▶ **Your instructions**
In the entries below, find each line with the word "Profile" and return it.

▶ **Given data**
++++++++

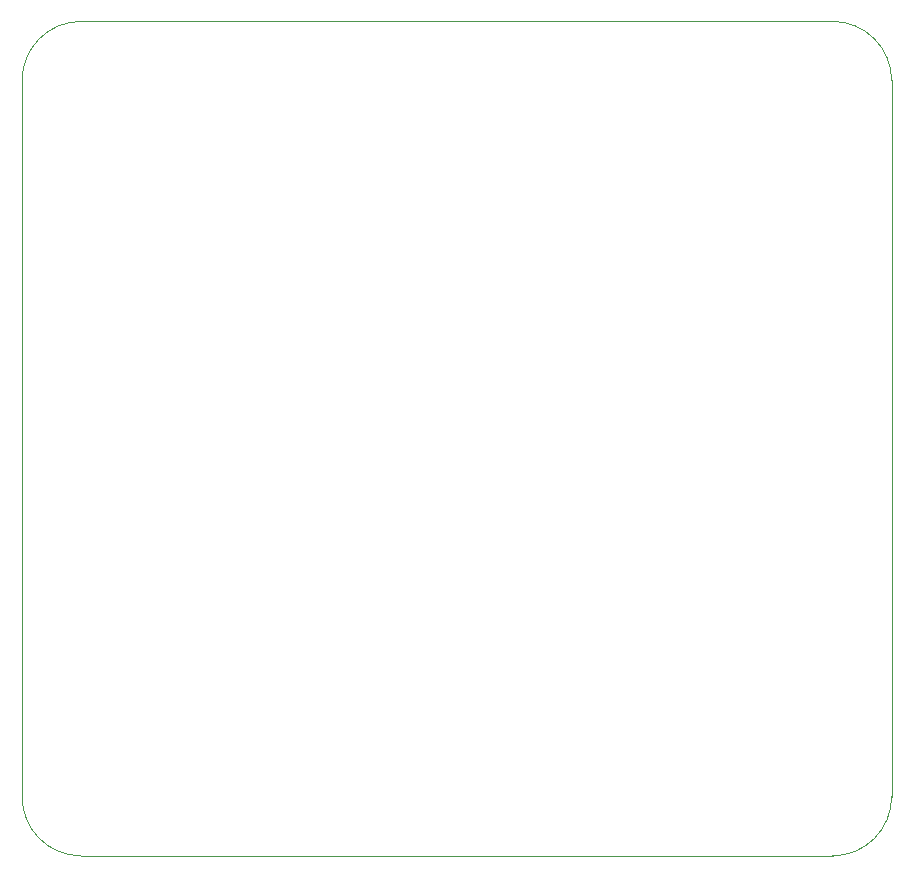
<source format=gbr>
%TF.GenerationSoftware,KiCad,Pcbnew,9.0.0*%
%TF.CreationDate,2025-08-15T19:16:38+03:00*%
%TF.ProjectId,USB-PD-Voltage-supply,5553422d-5044-42d5-966f-6c746167652d,rev?*%
%TF.SameCoordinates,Original*%
%TF.FileFunction,Profile,NP*%
%FSLAX46Y46*%
G04 Gerber Fmt 4.6, Leading zero omitted, Abs format (unit mm)*
G04 Created by KiCad (PCBNEW 9.0.0) date 2025-08-15 19:16:38*
%MOMM*%
%LPD*%
G01*
G04 APERTURE LIST*
%TA.AperFunction,Profile*%
%ADD10C,0.050000*%
%TD*%
G04 APERTURE END LIST*
D10*
X124520877Y-133224999D02*
X188145877Y-133224999D01*
X188145900Y-62575000D02*
X124520877Y-62575000D01*
X193145877Y-128224999D02*
G75*
G02*
X188145877Y-133224977I-4999977J-1D01*
G01*
X119520877Y-67575000D02*
G75*
G02*
X124520877Y-62574977I5000023J0D01*
G01*
X119520877Y-67575000D02*
X119520877Y-128224999D01*
X188145877Y-62575000D02*
G75*
G02*
X193145900Y-67575000I23J-5000000D01*
G01*
X193145877Y-128225000D02*
X193145877Y-67575000D01*
X124520877Y-133224999D02*
G75*
G02*
X119520901Y-128224999I23J4999999D01*
G01*
M02*

</source>
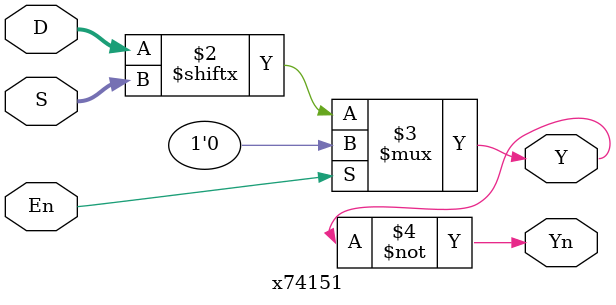
<source format=v>
module x74151(
    En,
    S,
    D,
    Y,
    Yn
);

input wire  En;  //使能端
input wire [2:0] S;   //选择端
input wire [7:0] D;  //输入端
output wire Y;  //输出端
output wire Yn;  //输出端


assign Y = (En == 1'b0) ? D[S] : 1'b0;
assign Yn = ~Y;

endmodule
</source>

++++++++

▶ **Response area**
%TF.FileFunction,Profile,NP*%
%TA.AperFunction,Profile*%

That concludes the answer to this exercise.